From Vines To Wines
From vines to wines
It takes years to produce your own wine. The planting and winemaking process is lengthy but the results can be so sweet and well worth your wait. Grapes are grown all over the world as one of the most widely produced fruits but wines from different regions have their own distinct blend of flavors.
Different grapes for different wines
Your land will be an important factor in determining the kind of grapes you grow and the kinds of wine you produce. For example, cooler climates that have sandy soil can be the perfect environment to produce Sauvignon Blanc.
There are there main kinds of grapes including American, European and Muscadine. American grapes are hardy and can withstand cold weather. European grapes prefer warm, dry climates and are great for wine or the table. Muscadines are native to North America and typically found in the South. Although there are only three types of grape categories, there are many different varieties that fall within these groups.
Caring for young vines
Before you plant your vines, construct a sturdy tells or arbor. This will provide support for the vines as they grow upwards. Build your arbor in full sun with deep, loose soil. Plant the grape vines about 10 feet apart to provide room for healthy growth. Make sure to provide plenty of water after the vines have been transplanted. If birds are an issue for your young vines, mesh nets can help protect the buds.
Don’t expect to produce your first wine label within the first couple years of planting. The root system needs a few seasons to grow strong enough to support the grape clusters. The good news is, you have time. With proper care, grapes will flourish and produce fruit for over 30 years. Plus your vines will not go to waste. Grape vines add decoration and beauty to any garden landscape.

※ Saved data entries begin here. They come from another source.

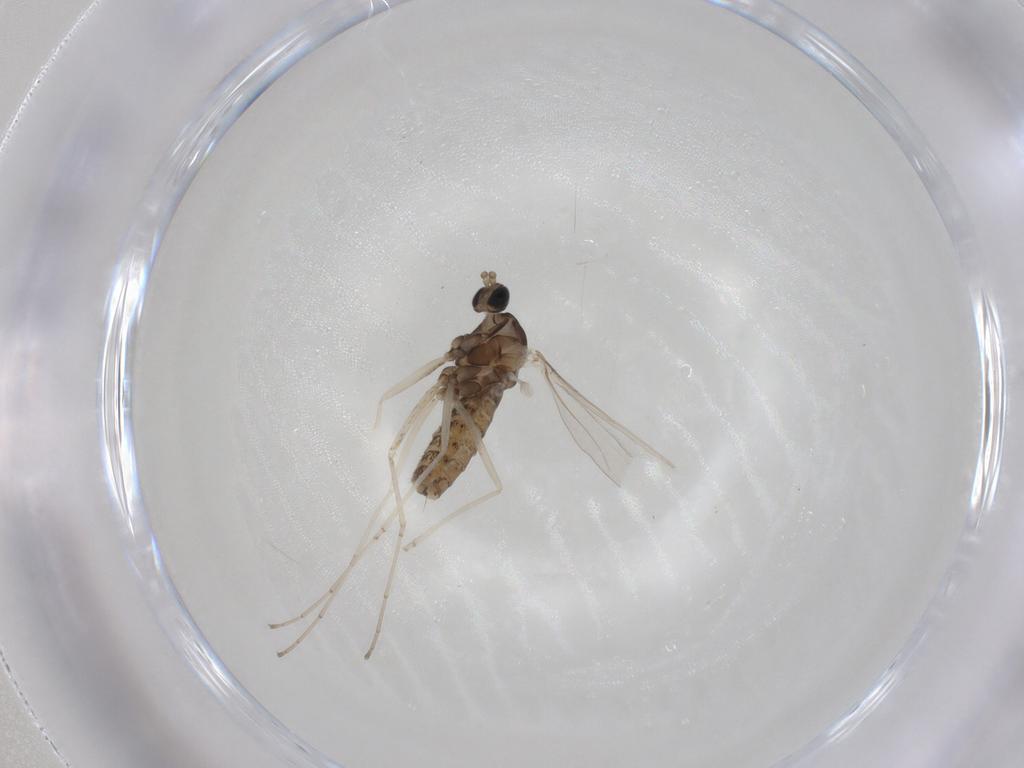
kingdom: Animalia
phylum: Arthropoda
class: Insecta
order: Diptera
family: Cecidomyiidae
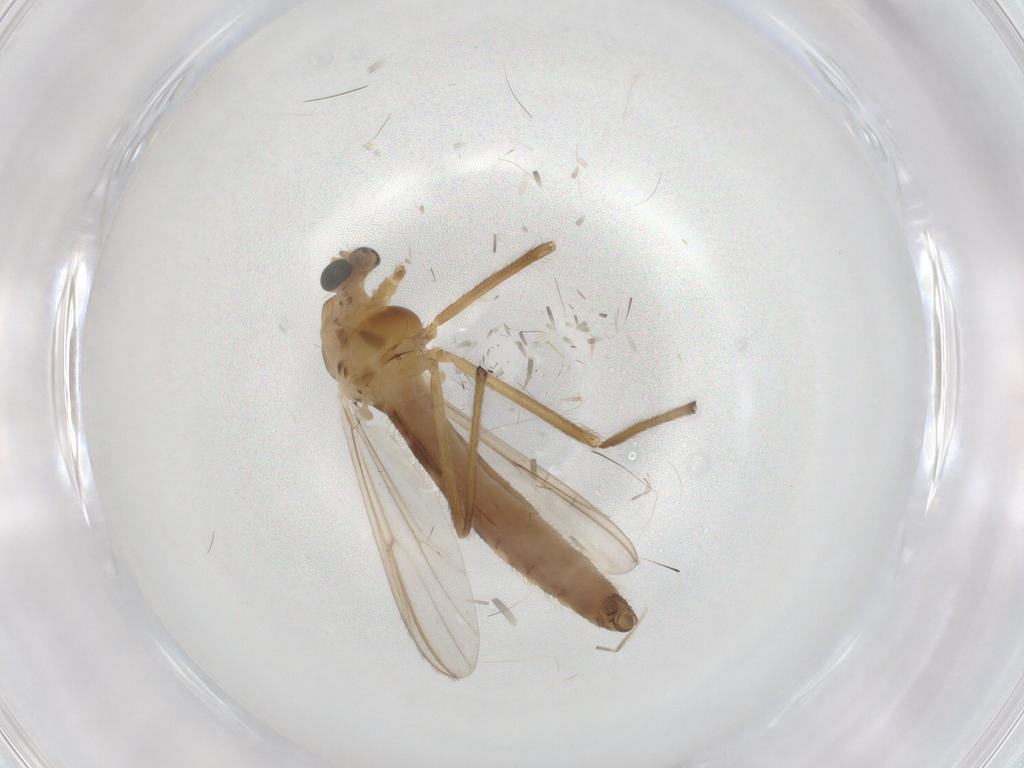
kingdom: Animalia
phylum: Arthropoda
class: Insecta
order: Diptera
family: Chironomidae
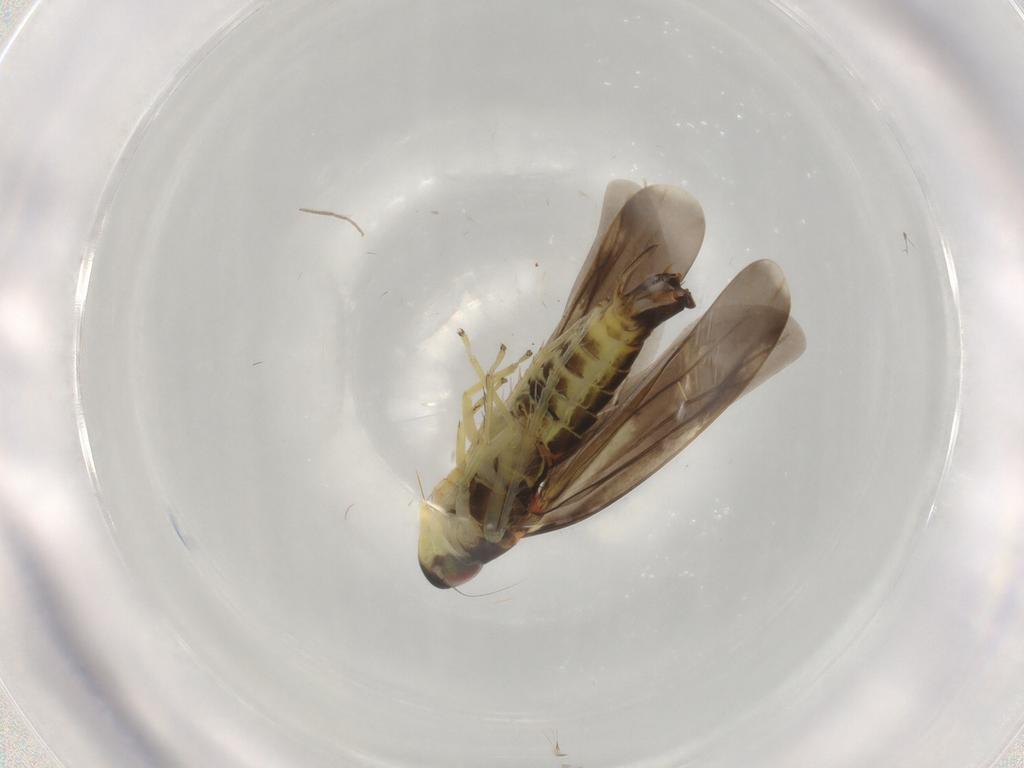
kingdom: Animalia
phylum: Arthropoda
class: Insecta
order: Hemiptera
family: Cicadellidae
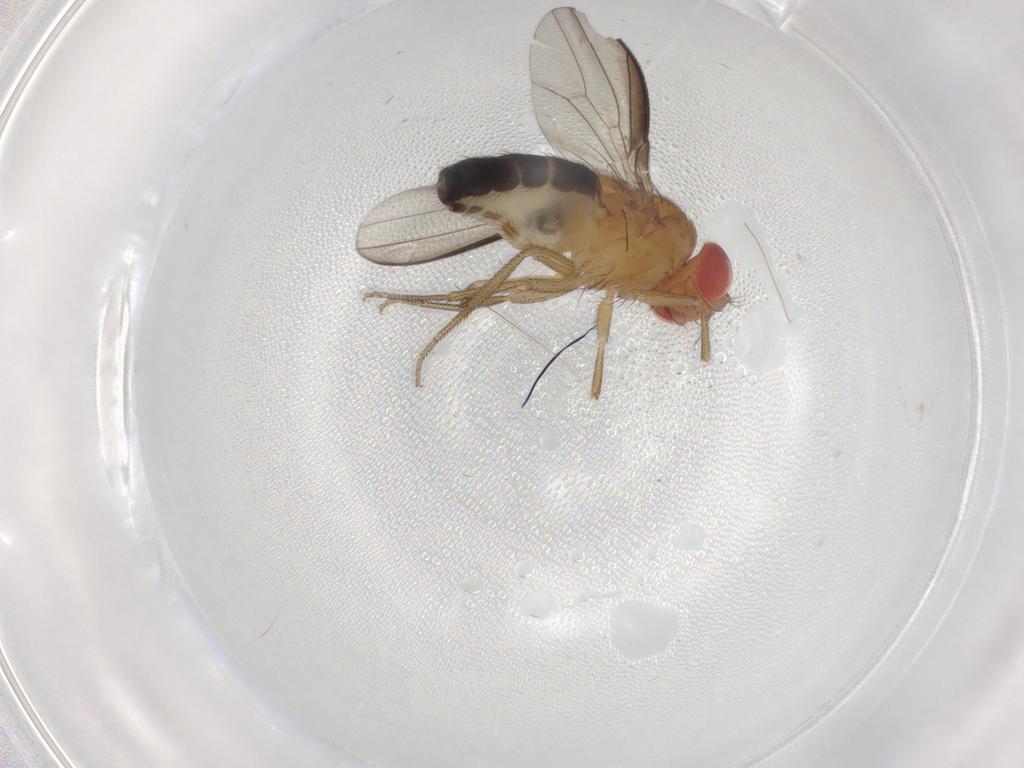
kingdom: Animalia
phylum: Arthropoda
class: Insecta
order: Diptera
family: Drosophilidae
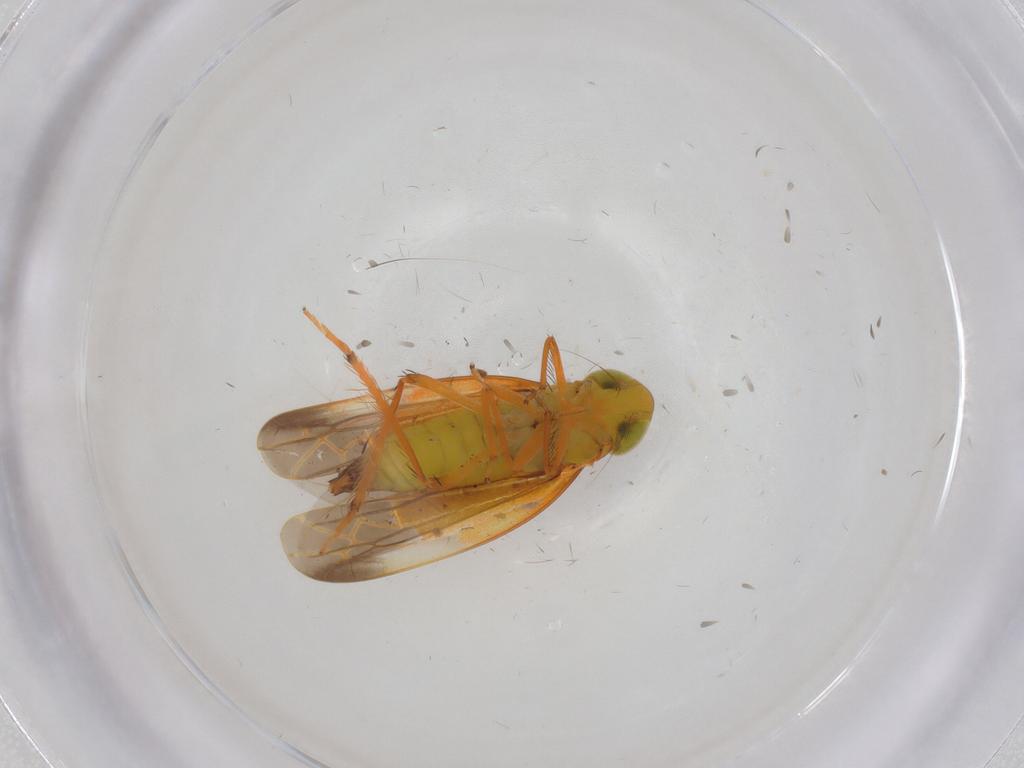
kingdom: Animalia
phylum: Arthropoda
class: Insecta
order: Hemiptera
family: Cicadellidae
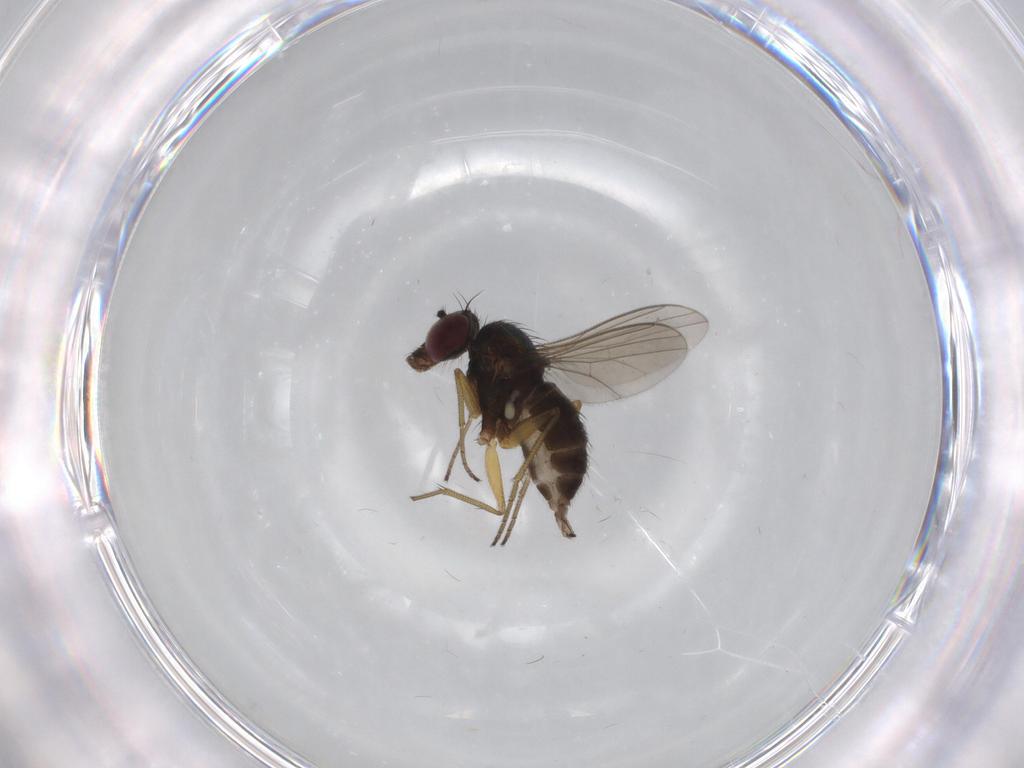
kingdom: Animalia
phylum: Arthropoda
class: Insecta
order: Diptera
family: Dolichopodidae
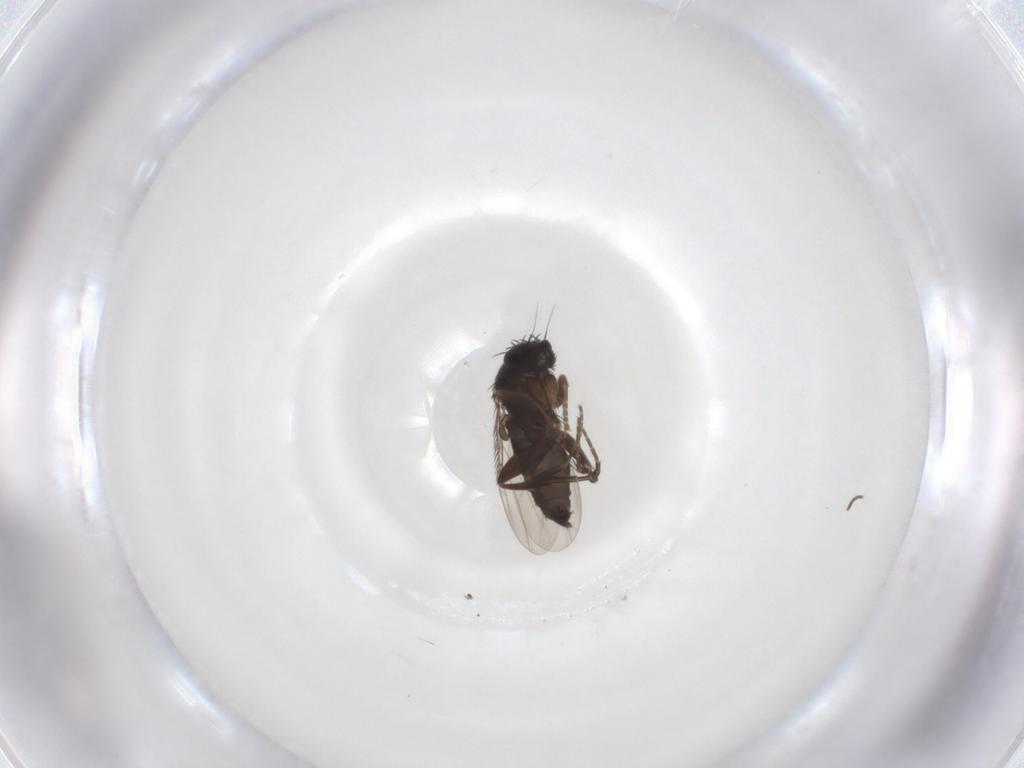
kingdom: Animalia
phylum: Arthropoda
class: Insecta
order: Diptera
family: Phoridae
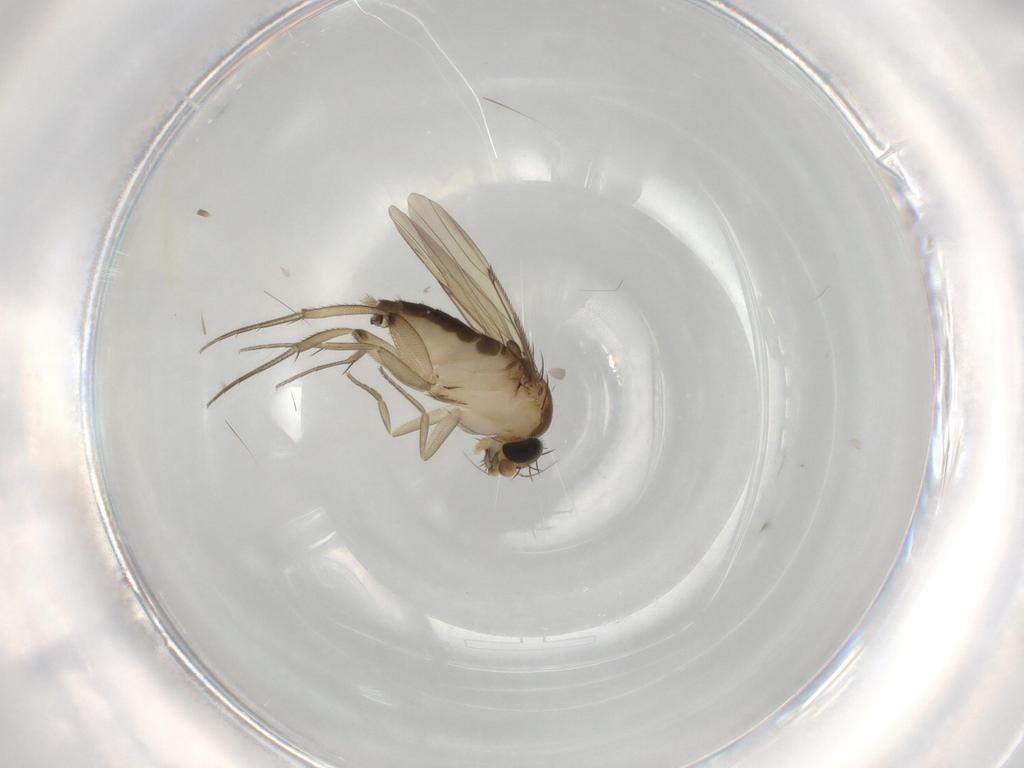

After the winter, when the vines are still dormant, it’s time for pruning. Prune the vines every spring before the buds start to swell. Be gentle in the pruning process but don’t be conservative. Extensive pruning is essential to produce a big grape harvest. It’s important to find the right balance of pruning the buds, which grow grapes, and pruning the shoots, which grow leaves.
Grape harvest usually falls in the late summer or early fall weeks. You may need to trim back the leaves on the vine before harvest. This allows more sunlight to reach the clusters of grapes. Ripe and ready grapes will have a rich color and a full, juicy flavor. This transition is called veraison. White grapes are typically ready for harvest before red grapes but your timeline will depend on what kind of wine you’re producing. After harvest, grapes can be stored in your cellar for six weeks but make sure to keep them separate. Grapes easily absorb the odors and flavors of other food.
From the field to the bottle
Once the grapes are harvested, the stems are removed and they’re crushed. To make red wines, the grapes will need to stay in contact with the grape skins. White wines are better with minimal contact between the grape and the grape skin after harvest. All wines begin with some form of pressing the grapes but from there the process varies greatly depending on the specific kind of wine. Before being bottled, the grapes undergo a fermenting and aging process. Wine flavors are constantly developing, even after it’s bottled. This is why it’s important to store your wine at the right humidity and temperature levels.
The wine-making process is detailed and lengthy but for the dedicated men and women who produce it, the work is worth the wait.